INPUT DATA.
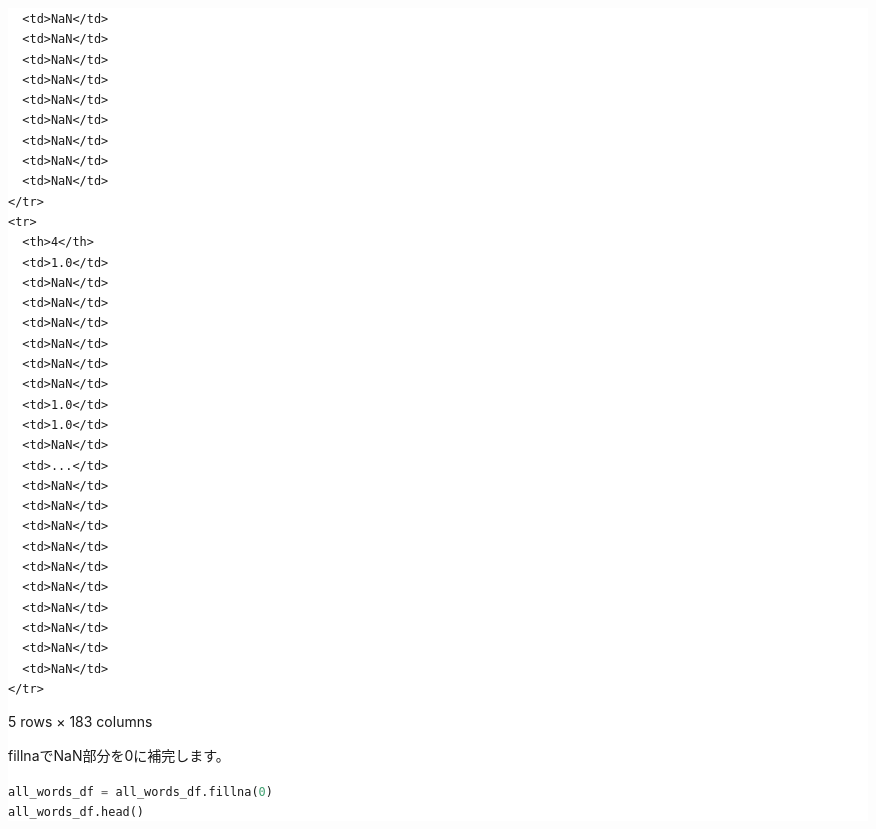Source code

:       <td>NaN</td>
      <td>NaN</td>
      <td>NaN</td>
      <td>NaN</td>
      <td>NaN</td>
      <td>NaN</td>
      <td>NaN</td>
      <td>NaN</td>
      <td>NaN</td>
    </tr>
    <tr>
      <th>4</th>
      <td>1.0</td>
      <td>NaN</td>
      <td>NaN</td>
      <td>NaN</td>
      <td>NaN</td>
      <td>NaN</td>
      <td>NaN</td>
      <td>1.0</td>
      <td>1.0</td>
      <td>NaN</td>
      <td>...</td>
      <td>NaN</td>
      <td>NaN</td>
      <td>NaN</td>
      <td>NaN</td>
      <td>NaN</td>
      <td>NaN</td>
      <td>NaN</td>
      <td>NaN</td>
      <td>NaN</td>
      <td>NaN</td>
    </tr>
  </tbody>
</table>
<p>5 rows × 183 columns</p>
</div>



fillnaでNaN部分を0に補完します。


```python
all_words_df = all_words_df.fillna(0)
all_words_df.head()
```




<div>
<style scoped>
    .dataframe tbody tr th:only-of-type {
        vertical-align: middle;
    }
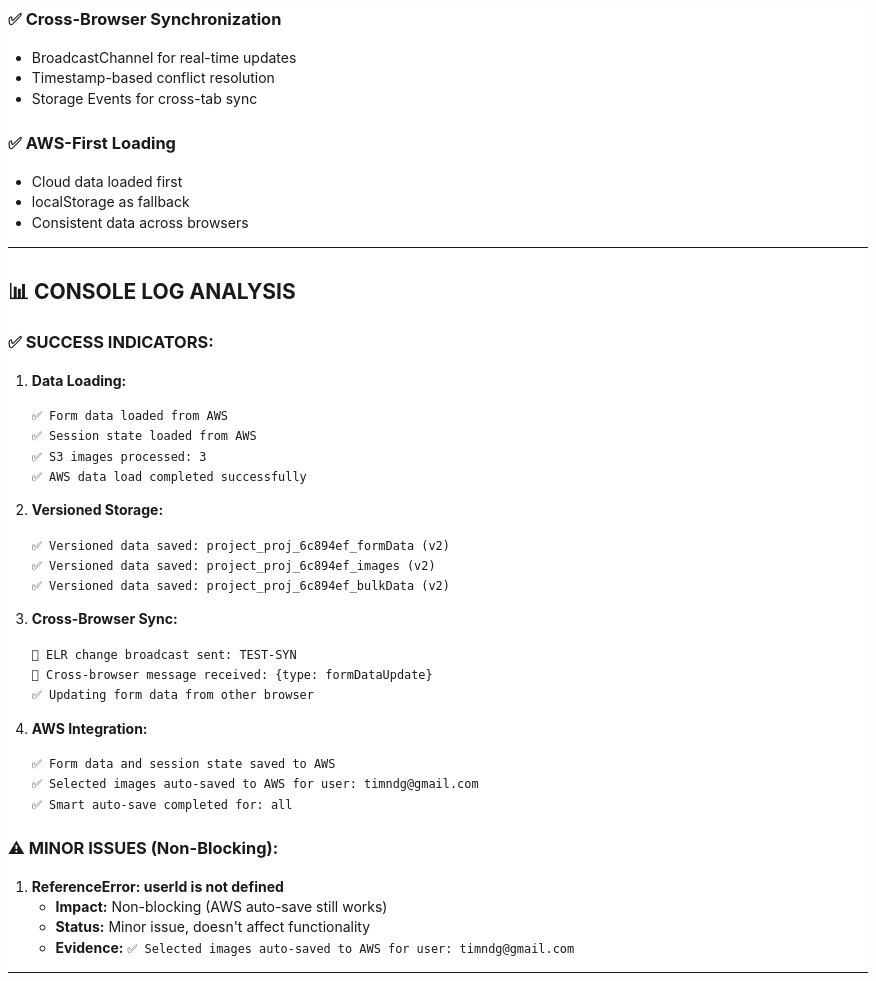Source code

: ### **✅ Cross-Browser Synchronization**
- BroadcastChannel for real-time updates
- Timestamp-based conflict resolution
- Storage Events for cross-tab sync

### **✅ AWS-First Loading**
- Cloud data loaded first
- localStorage as fallback
- Consistent data across browsers

---

## 📊 CONSOLE LOG ANALYSIS

### **✅ SUCCESS INDICATORS:**

1. **Data Loading:**
   ```
   ✅ Form data loaded from AWS
   ✅ Session state loaded from AWS
   ✅ S3 images processed: 3
   ✅ AWS data load completed successfully
   ```

2. **Versioned Storage:**
   ```
   ✅ Versioned data saved: project_proj_6c894ef_formData (v2)
   ✅ Versioned data saved: project_proj_6c894ef_images (v2)
   ✅ Versioned data saved: project_proj_6c894ef_bulkData (v2)
   ```

3. **Cross-Browser Sync:**
   ```
   📡 ELR change broadcast sent: TEST-SYN
   📡 Cross-browser message received: {type: formDataUpdate}
   ✅ Updating form data from other browser
   ```

4. **AWS Integration:**
   ```
   ✅ Form data and session state saved to AWS
   ✅ Selected images auto-saved to AWS for user: timndg@gmail.com
   ✅ Smart auto-save completed for: all
   ```

### **⚠️ MINOR ISSUES (Non-Blocking):**

1. **ReferenceError: userId is not defined**
   - **Impact:** Non-blocking (AWS auto-save still works)
   - **Status:** Minor issue, doesn't affect functionality
   - **Evidence:** `✅ Selected images auto-saved to AWS for user: timndg@gmail.com`

---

WORK TO BE COMPLETED.
Your answer must be an exact copy of the records, free of images.

PROBLEM SOLUTION.
Source code

:       <td>NaN</td>
      <td>NaN</td>
      <td>NaN</td>
      <td>NaN</td>
      <td>NaN</td>
      <td>NaN</td>
      <td>NaN</td>
      <td>NaN</td>
      <td>NaN</td>
    </tr>
    <tr>
      <th>4</th>
      <td>1.0</td>
      <td>NaN</td>
      <td>NaN</td>
      <td>NaN</td>
      <td>NaN</td>
      <td>NaN</td>
      <td>NaN</td>
      <td>1.0</td>
      <td>1.0</td>
      <td>NaN</td>
      <td>...</td>
      <td>NaN</td>
      <td>NaN</td>
      <td>NaN</td>
      <td>NaN</td>
      <td>NaN</td>
      <td>NaN</td>
      <td>NaN</td>
      <td>NaN</td>
      <td>NaN</td>
      <td>NaN</td>
    </tr>
  </tbody>
</table>
<p>5 rows × 183 columns</p>
</div>



fillnaでNaN部分を0に補完します。


```python
all_words_df = all_words_df.fillna(0)
all_words_df.head()
```




<div>
<style scoped>
    .dataframe tbody tr th:only-of-type {
        vertical-align: middle;
    }
Source code

: ### **✅ Cross-Browser Synchronization**
- BroadcastChannel for real-time updates
- Timestamp-based conflict resolution
- Storage Events for cross-tab sync

### **✅ AWS-First Loading**
- Cloud data loaded first
- localStorage as fallback
- Consistent data across browsers

---

## 📊 CONSOLE LOG ANALYSIS

### **✅ SUCCESS INDICATORS:**

1. **Data Loading:**
   ```
   ✅ Form data loaded from AWS
   ✅ Session state loaded from AWS
   ✅ S3 images processed: 3
   ✅ AWS data load completed successfully
   ```

2. **Versioned Storage:**
   ```
   ✅ Versioned data saved: project_proj_6c894ef_formData (v2)
   ✅ Versioned data saved: project_proj_6c894ef_images (v2)
   ✅ Versioned data saved: project_proj_6c894ef_bulkData (v2)
   ```

3. **Cross-Browser Sync:**
   ```
   📡 ELR change broadcast sent: TEST-SYN
   📡 Cross-browser message received: {type: formDataUpdate}
   ✅ Updating form data from other browser
   ```

4. **AWS Integration:**
   ```
   ✅ Form data and session state saved to AWS
   ✅ Selected images auto-saved to AWS for user: timndg@gmail.com
   ✅ Smart auto-save completed for: all
   ```

### **⚠️ MINOR ISSUES (Non-Blocking):**

1. **ReferenceError: userId is not defined**
   - **Impact:** Non-blocking (AWS auto-save still works)
   - **Status:** Minor issue, doesn't affect functionality
   - **Evidence:** `✅ Selected images auto-saved to AWS for user: timndg@gmail.com`

---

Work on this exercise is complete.